* PROBLEM
Reproduce every line of text in the listing below word for word, leaving out the pictures.
[RECORDS SHOWN Boundary: Start]
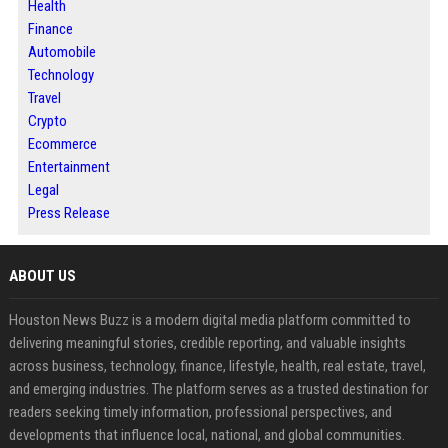
Health
Finance
Automobile
Technology
Travel
Crypto
Ecommerce
Entertainment
Legal
Press Release
ABOUT US
Houston News Buzz is a modern digital media platform committed to
delivering meaningful stories, credible reporting, and valuable insights
across business, technology, finance, lifestyle, health, real estate, travel,
and emerging industries. The platform serves as a trusted destination for
readers seeking timely information, professional perspectives, and
developments that influence local, national, and global communities.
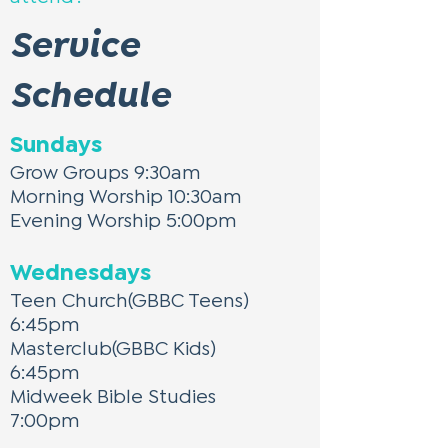
Service
Schedule
Sundays
Grow Groups 9:30am
Morning Worship 10:30am
Evening Worship 5:00pm
Wednesdays
Teen Church(GBBC Teens)
6:45pm
Masterclub(GBBC Kids)
6:45pm
Midweek Bible Studies
7:00pm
[RECORDS SHOWN Boundary: End]
* RESPONSE AREA
Health
Finance
Automobile
Technology
Travel
Crypto
Ecommerce
Entertainment
Legal
Press Release
ABOUT US
Houston News Buzz is a modern digital media platform committed to
delivering meaningful stories, credible reporting, and valuable insights
across business, technology, finance, lifestyle, health, real estate, travel,
and emerging industries. The platform serves as a trusted destination for
readers seeking timely information, professional perspectives, and
developments that influence local, national, and global communities.
Service
Schedule
Sundays
Grow Groups 9:30am
Morning Worship 10:30am
Evening Worship 5:00pm
Wednesdays
Teen Church(GBBC Teens)
6:45pm
Masterclub(GBBC Kids)
6:45pm
Midweek Bible Studies
7:00pm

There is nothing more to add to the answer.